За Теей, из-за поворота винтовой лестницы, появилась Кейт.
– Знаешь, кто наши соседки, кого поселили в 2Б? – нараспев продолжала Тея. – Похоже, предстоит веселый год.
– То есть ты теперь не пьешь? – говорит Кейт, вновь наполняя мой бокал, а затем и свой. Лицо в свете лампы насмешливое, брови не столько хмурятся, сколько выражают удивление. – Прямо совсем?
Фатима кивает и отодвигает тарелку.
– Именно. Отказ от спиртного – обязательное условие, сечешь?
Она закатывает глаза – не ожидала от себя этого словечка.
– Ну и как оно, вечно на трезвую голову? – спрашиваю я.
Фатима делает глоток лимонада, который привезла с собой, и пожимает плечами:
– Если честно – нормально. В смысле, я помню, как мы веселились и каков на вкус джин с тоником, но…
Она замолкает.
Догадываюсь, что именно Фатима хотела сказать: алкоголь – не абсолютное благо, без него мы, пожалуй, столько ошибок не наделали бы.
– Я всем довольна, – произносит наконец Фатима. – Потому что так – правильно. И во многих отношениях без алкоголя проще. Например, когда ты за рулем или беременна. Я из мухи слона не раздуваю. Завязала – значит, завязала.
Потягиваю красное вино. Верхний свет выключен, мы сидим при лампе, и потолок расцвечен рубиновыми бликами из бокала. Прямо над нами, на втором этаже, спит Фрейя. Физически ощущаю, как алкоголь просачивается в грудное молоко.
– Я стараюсь не увлекаться. Ради Фрейи. Позволяю себе пару бокалов, не больше. Я ведь грудью кормлю. Но девять месяцев без единой капли еле выдержала. Если честно, меня только одна мысль грела – о бутылке «Пуйи-Фюмэ», которую я припрятала на период после родов.

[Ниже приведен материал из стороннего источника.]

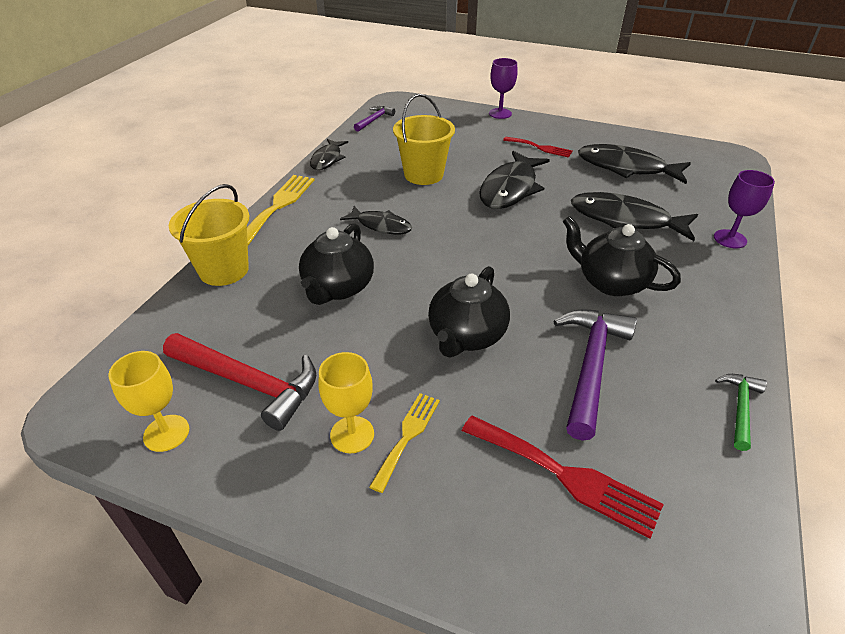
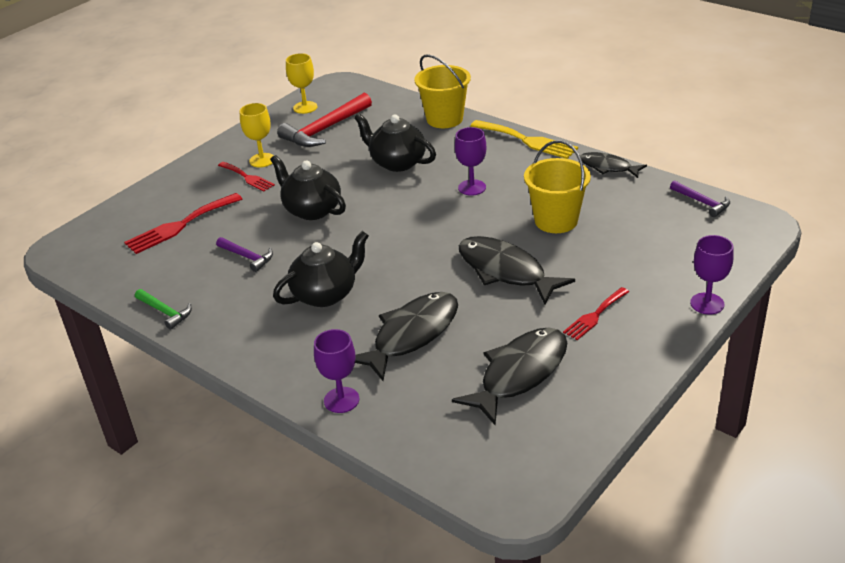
camera: 110 degrees right, 5 degrees down
black fish [340,206,412,234] -> purple goblet [455,127,486,196]
yellow fork [369,393,440,493] -> red fork [218,162,275,191]
purple hammer [553,310,637,441] -> purple hammer [216,237,273,272], size x0.54

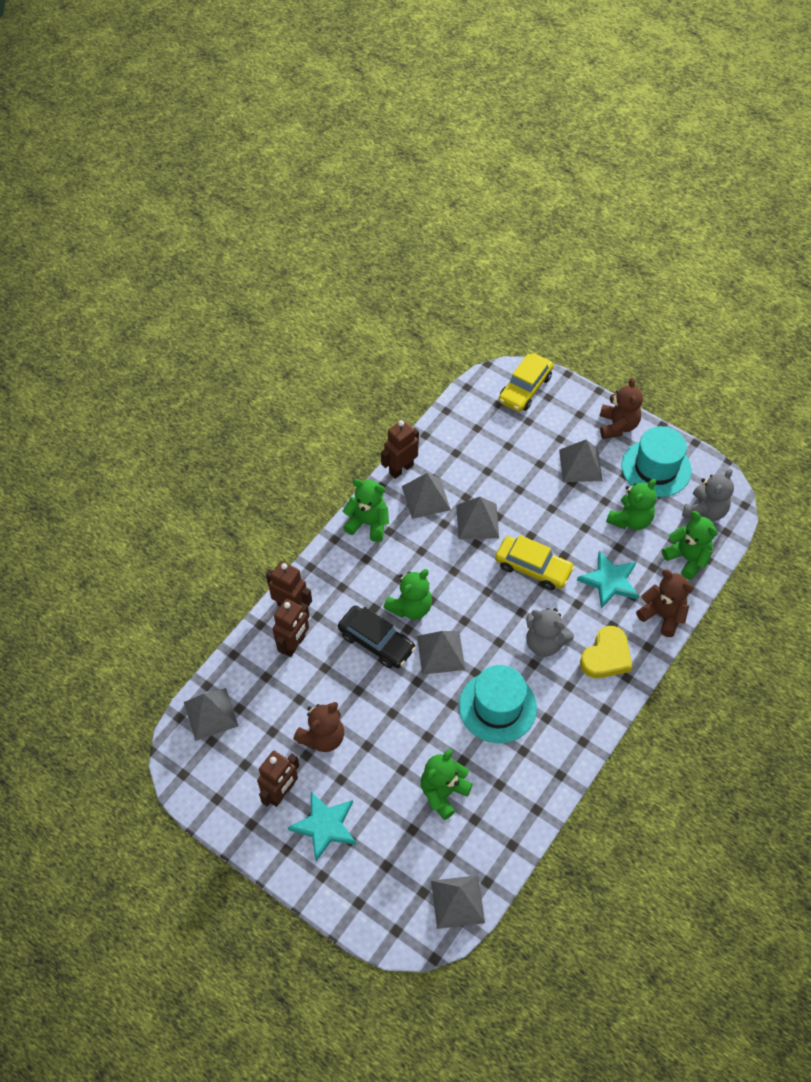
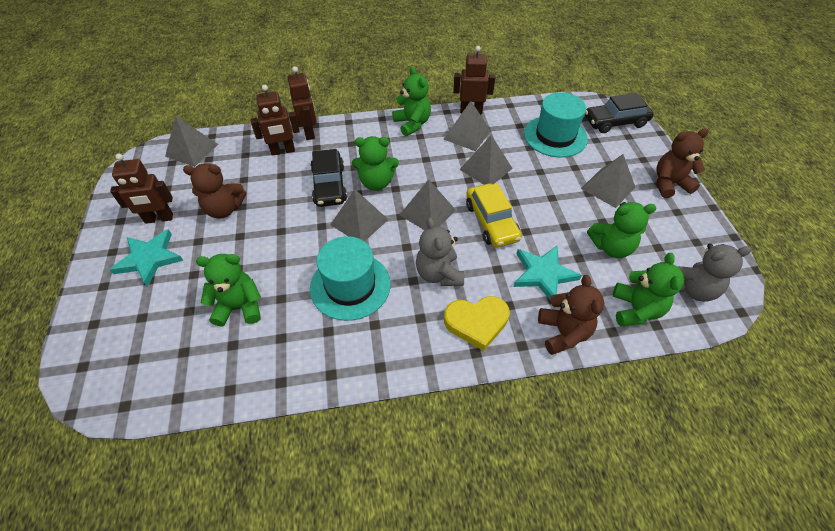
camera: 45 degrees right, 5 degrees down
grey pyramid [431,875,485,929] -> grey pyramid moved to [400,179,456,230]
yellow car [499,353,553,412] -> black car [585,93,654,133]
brown teddy bear [600,378,643,439] -> brown teddy bear turned 150 degrees counterclockwise [657,128,709,198]
turquoise hat [622,426,691,497] -> turquoise hat moved to [524,92,588,157]

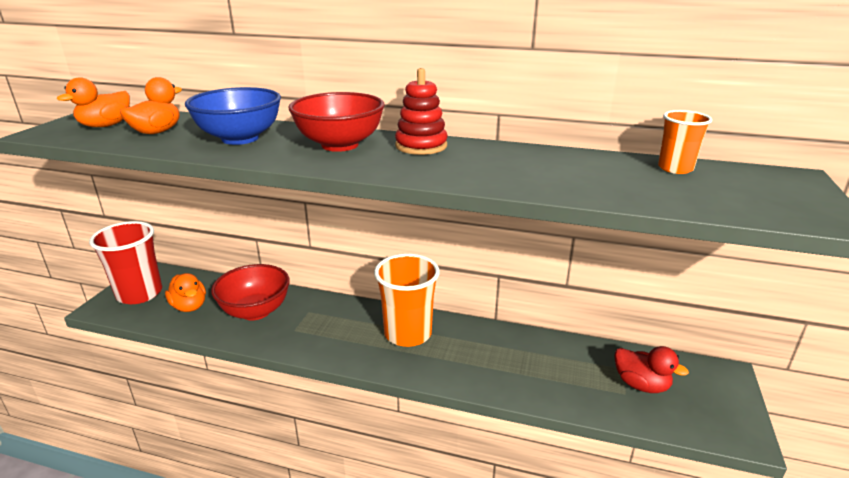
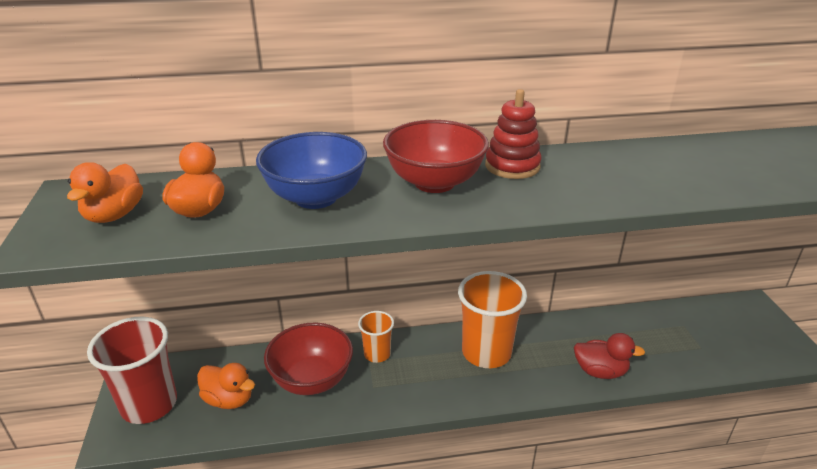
camera: 25 degrees left, 5 degrees up
red duck [614,346,689,393] -> red duck moved to [574,333,645,379]
orange cup [658,110,712,174] -> orange cup moved to [358,311,394,363]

– Целых девять месяцев без единой капли! – Кейт осторожно поворачивает бокал, оценивая маслянистость вина. – Я уж и не припомню, когда последний раз девять дней подряд выдерживала. А ты, кажется, больше не куришь? По-моему, бросить курить – это достижение.
– Я бросила, еще когда познакомилась с Оуэном. С тех пор – ни-ни. Поэтому и позволяю себе выпить вина – невозможно отказаться разом от двух и более дурных привычек. Тебе, Фатима, повезло, что ты к сигаретам никогда не притрагивалась.
Фатима смеется:
– Верно. С чистой совестью могу втирать пациентам о вреде табака. Они, знаете ли, не особенно верят доктору, от которого дымом разит. Мой Али периодически покуривает. Тайком, но я-то его насквозь вижу.

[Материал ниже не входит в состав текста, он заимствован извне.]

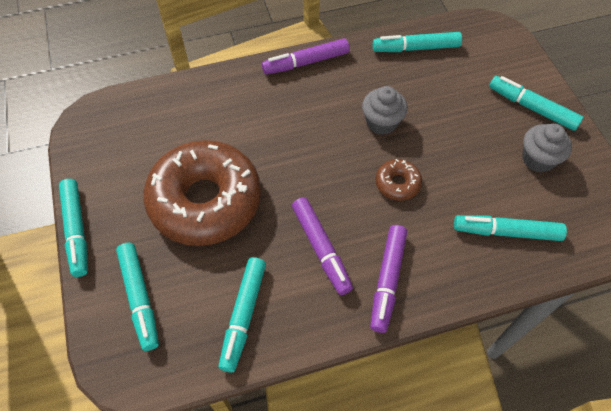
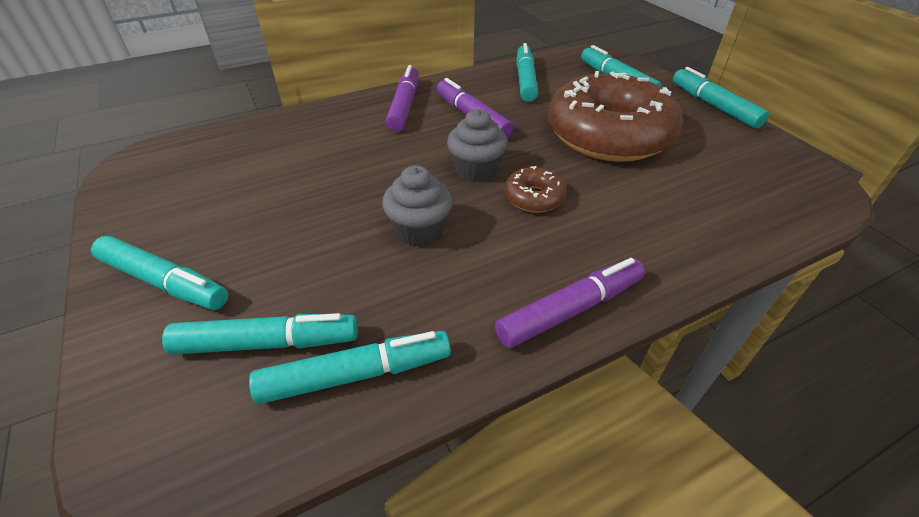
camera: 170 degrees right, 15 degrees down
brown donut [375,159,422,201] -> brown donut moved to [504,166,566,213]
turquoise marker [454,215,567,241] -> turquoise marker moved to [162,313,358,354]
grey cupcake [522,124,572,172] -> grey cupcake moved to [447,109,508,182]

– И ты его не упрекаешь? – спрашиваю я с мыслью об Оуэне.
Фатима пожимает плечами:
– Пусть это остается на его совести. Вот если бы Али при детях курил – ему бы не поздоровилось. А так… перед Аллахом ответит за нанесенный собственному организму ущерб.
– До чего странно… – Кейт смеется. – Ой, прости, я ничего плохого в виду не имела. Просто не могу привыкнуть. Ты вроде прежняя Фатима, и все-таки… – Кейт указывает на хиджаб. Фатима давно сняла его с головы, но он лежит у нее на плечах, как вещественное доказательство глубины изменений.